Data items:
··········

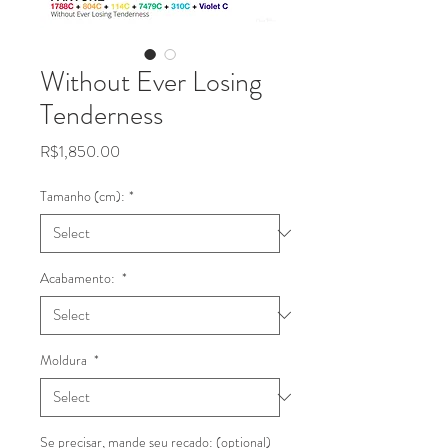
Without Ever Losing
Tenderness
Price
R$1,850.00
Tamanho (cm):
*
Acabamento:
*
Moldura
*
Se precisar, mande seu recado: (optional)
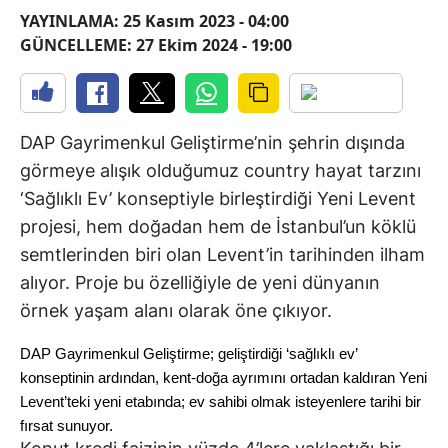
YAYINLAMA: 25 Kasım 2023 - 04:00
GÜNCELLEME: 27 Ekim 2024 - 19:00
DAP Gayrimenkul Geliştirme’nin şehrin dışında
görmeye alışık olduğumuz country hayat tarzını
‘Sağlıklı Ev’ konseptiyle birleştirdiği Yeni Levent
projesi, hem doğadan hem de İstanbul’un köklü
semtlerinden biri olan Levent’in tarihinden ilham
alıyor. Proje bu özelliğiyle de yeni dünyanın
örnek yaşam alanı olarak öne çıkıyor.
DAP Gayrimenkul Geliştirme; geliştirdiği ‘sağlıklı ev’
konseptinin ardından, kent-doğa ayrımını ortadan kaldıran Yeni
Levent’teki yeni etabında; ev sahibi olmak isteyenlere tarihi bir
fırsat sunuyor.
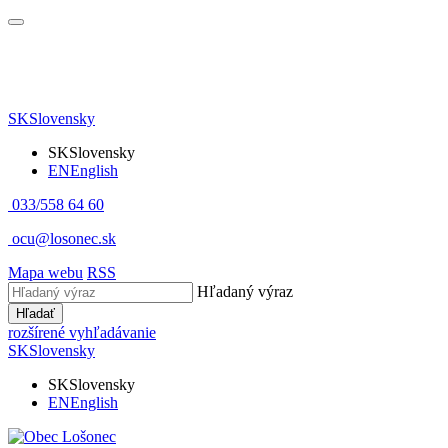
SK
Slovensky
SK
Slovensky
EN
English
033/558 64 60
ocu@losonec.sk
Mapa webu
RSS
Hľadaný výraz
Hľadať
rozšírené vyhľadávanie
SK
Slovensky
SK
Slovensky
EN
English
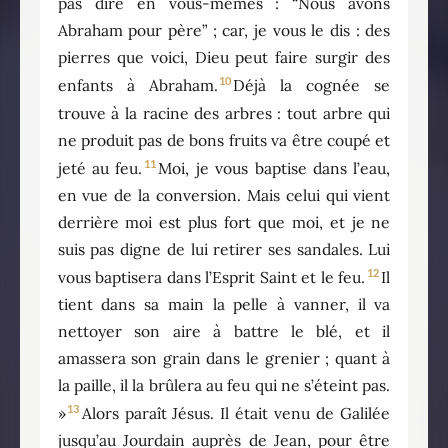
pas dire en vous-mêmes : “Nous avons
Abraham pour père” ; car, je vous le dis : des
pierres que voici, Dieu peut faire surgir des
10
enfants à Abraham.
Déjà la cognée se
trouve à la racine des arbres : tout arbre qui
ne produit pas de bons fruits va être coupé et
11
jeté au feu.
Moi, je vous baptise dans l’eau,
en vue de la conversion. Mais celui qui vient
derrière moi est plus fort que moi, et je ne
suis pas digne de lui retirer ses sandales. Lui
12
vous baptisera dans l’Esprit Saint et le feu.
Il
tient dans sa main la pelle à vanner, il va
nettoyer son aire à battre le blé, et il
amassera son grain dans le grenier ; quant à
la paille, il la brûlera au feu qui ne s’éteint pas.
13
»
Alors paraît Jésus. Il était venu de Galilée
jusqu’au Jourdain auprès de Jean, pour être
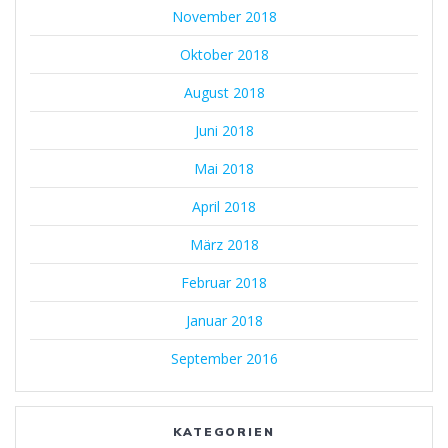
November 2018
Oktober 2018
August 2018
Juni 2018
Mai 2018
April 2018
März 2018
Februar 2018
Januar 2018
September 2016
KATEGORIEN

··········

Task instructions:
Rewrite the lines from the start of the material through the line containing "fırsat sunuyor." as a Markdown table with the columns Number and Material line, one row per line and blank lines left out. Leave the pictures out of the answer.

Response:
| Number | Material line |
|---|---|
| 1 | Without Ever Losing |
| 2 | Tenderness |
| 3 | Price |
| 4 | R$1,850.00 |
| 5 | Tamanho (cm): |
| 6 | * |
| 7 | Acabamento: |
| 8 | * |
| 9 | Moldura |
| 10 | * |
| 11 | Se precisar, mande seu recado: (optional) |
| 12 | YAYINLAMA: 25 Kasım 2023 - 04:00 |
| 13 | GÜNCELLEME: 27 Ekim 2024 - 19:00 |
| 14 | DAP Gayrimenkul Geliştirme’nin şehrin dışında |
| 15 | görmeye alışık olduğumuz country hayat tarzını |
| 16 | ‘Sağlıklı Ev’ konseptiyle birleştirdiği Yeni Levent |
| 17 | projesi, hem doğadan hem de İstanbul’un köklü |
| 18 | semtlerinden biri olan Levent’in tarihinden ilham |
| 19 | alıyor. Proje bu özelliğiyle de yeni dünyanın |
| 20 | örnek yaşam alanı olarak öne çıkıyor. |
| 21 | DAP Gayrimenkul Geliştirme; geliştirdiği ‘sağlıklı ev’ |
| 22 | konseptinin ardından, kent-doğa ayrımını ortadan kaldıran Yeni |
| 23 | Levent’teki yeni etabında; ev sahibi olmak isteyenlere tarihi bir |
| 24 | fırsat sunuyor. |